Task to carry out:
Identify each line in the items below that contains the string "Read", and copy every such line in full.

Stored data:
____________

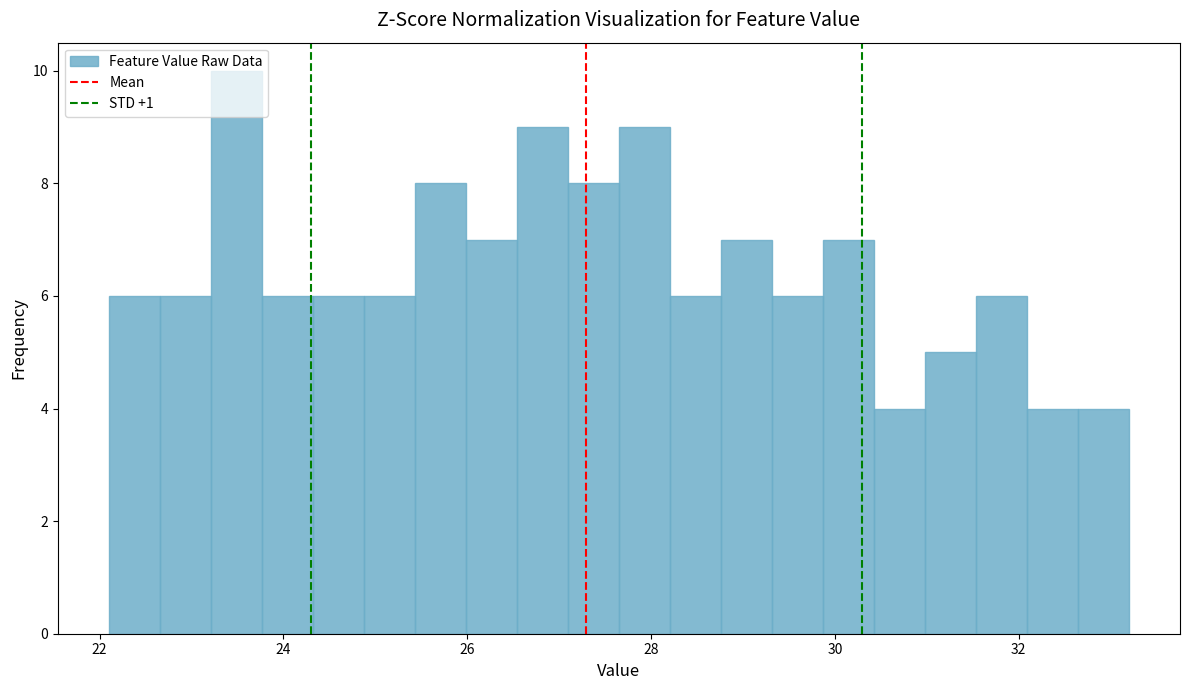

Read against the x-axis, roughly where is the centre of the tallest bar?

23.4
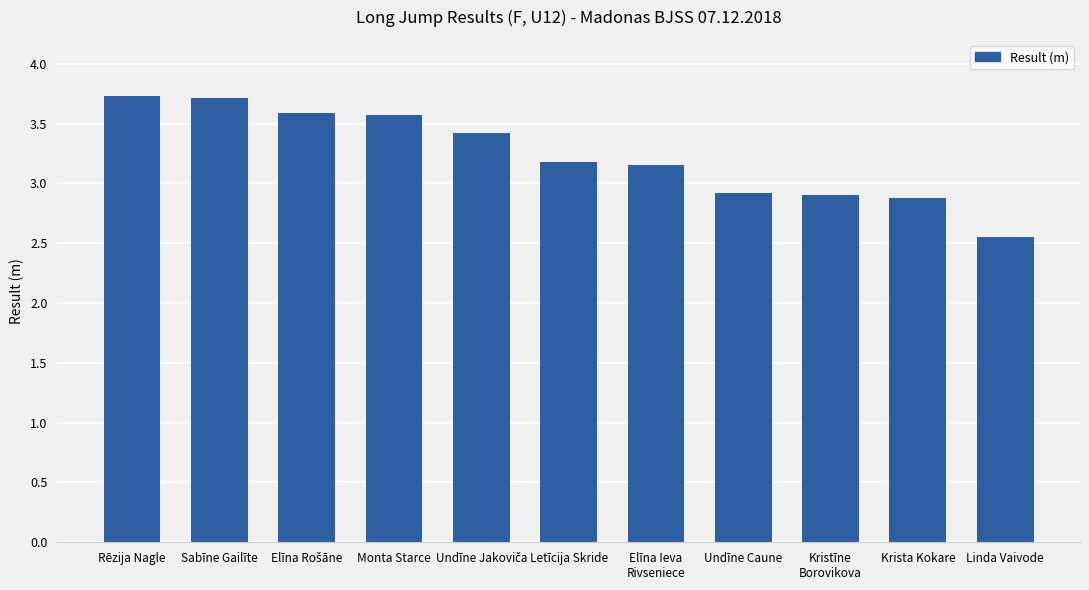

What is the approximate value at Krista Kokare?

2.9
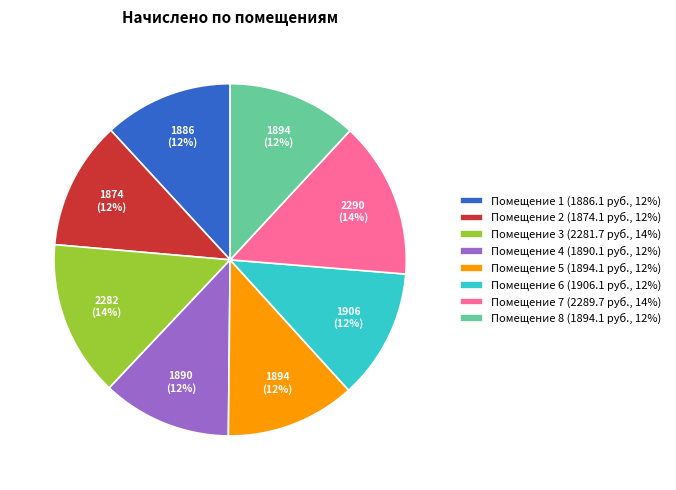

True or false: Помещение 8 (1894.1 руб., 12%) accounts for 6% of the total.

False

____________

Response area:
Read against the x-axis, roughly where is the centre of the tallest bar?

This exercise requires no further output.